Pictures stay out, but every line of the data is copied exactly.

#### Provided records ####

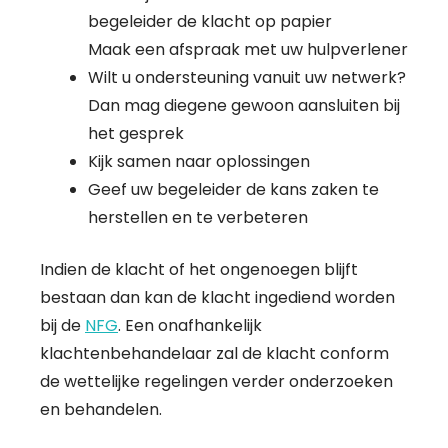
begeleider de klacht op papier
Maak een afspraak met uw hulpverlener
Wilt u ondersteuning vanuit uw netwerk?
Dan mag diegene gewoon aansluiten bij
het gesprek
Kijk samen naar oplossingen
Geef uw begeleider de kans zaken te
herstellen en te verbeteren
Indien de klacht of het ongenoegen blijft
bestaan dan kan de klacht ingediend worden
bij de
NFG
. Een onafhankelijk
klachtenbehandelaar zal de klacht conform
de wettelijke regelingen verder onderzoeken
en behandelen.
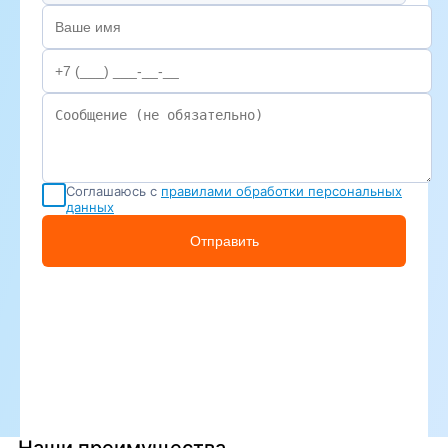
Соглашаюсь с
правилами обработки персональных
данных
Отправить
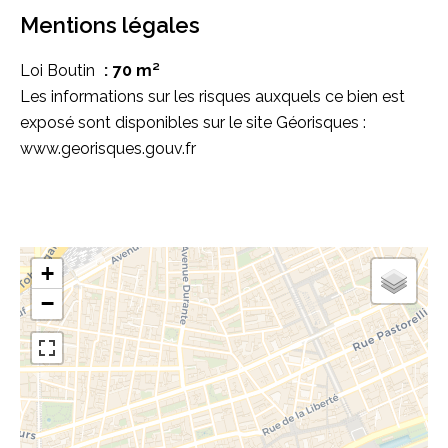
Mentions légales
Loi Boutin
70 m²
Les informations sur les risques auxquels ce bien est
exposé sont disponibles sur le site Géorisques :
www.georisques.gouv.fr
+
−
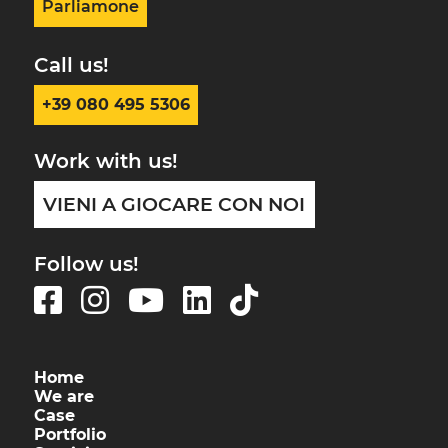
Parliamone
Call us!
+39 080 495 5306
Work with us!
VIENI A GIOCARE CON NOI
Follow us!
Home
We are
Case
Portfolio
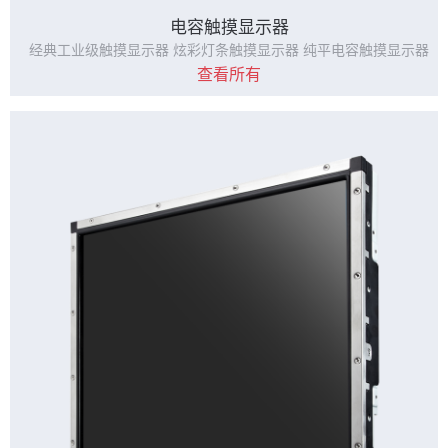
电容触摸显示器
经典工业级触摸显示器 炫彩灯条触摸显示器 纯平电容触摸显示器
查看所有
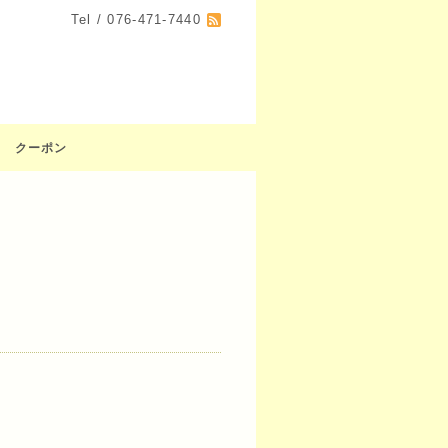
Tel / 076-471-7440
クーポン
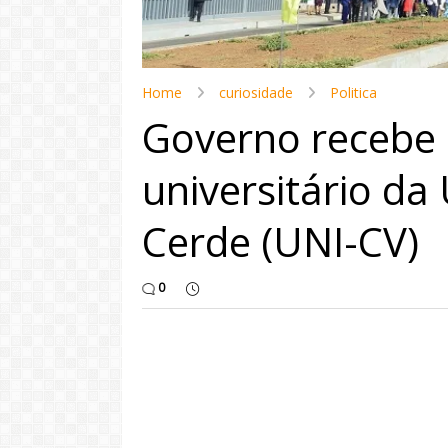
Home
curiosidade
Politica
Governo recebe
universitário da
Cerde (UNI-CV)
0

####

Your solution =>
begeleider de klacht op papier
Maak een afspraak met uw hulpverlener
Wilt u ondersteuning vanuit uw netwerk?
Dan mag diegene gewoon aansluiten bij
het gesprek
Kijk samen naar oplossingen
Geef uw begeleider de kans zaken te
herstellen en te verbeteren
Indien de klacht of het ongenoegen blijft
bestaan dan kan de klacht ingediend worden
bij de
NFG
. Een onafhankelijk
klachtenbehandelaar zal de klacht conform
de wettelijke regelingen verder onderzoeken
en behandelen.
Соглашаюсь с
правилами обработки персональных
данных
Отправить
Mentions légales
Loi Boutin
70 m²
Les informations sur les risques auxquels ce bien est
exposé sont disponibles sur le site Géorisques :
www.georisques.gouv.fr
+
−
Parliamone
Call us!
+39 080 495 5306
Work with us!
VIENI A GIOCARE CON NOI
Follow us!
Home
We are
Case
Portfolio
电容触摸显示器
经典工业级触摸显示器 炫彩灯条触摸显示器 纯平电容触摸显示器
查看所有
Tel / 076-471-7440
クーポン
Home
curiosidade
Politica
Governo recebe
universitário da
Cerde (UNI-CV)
0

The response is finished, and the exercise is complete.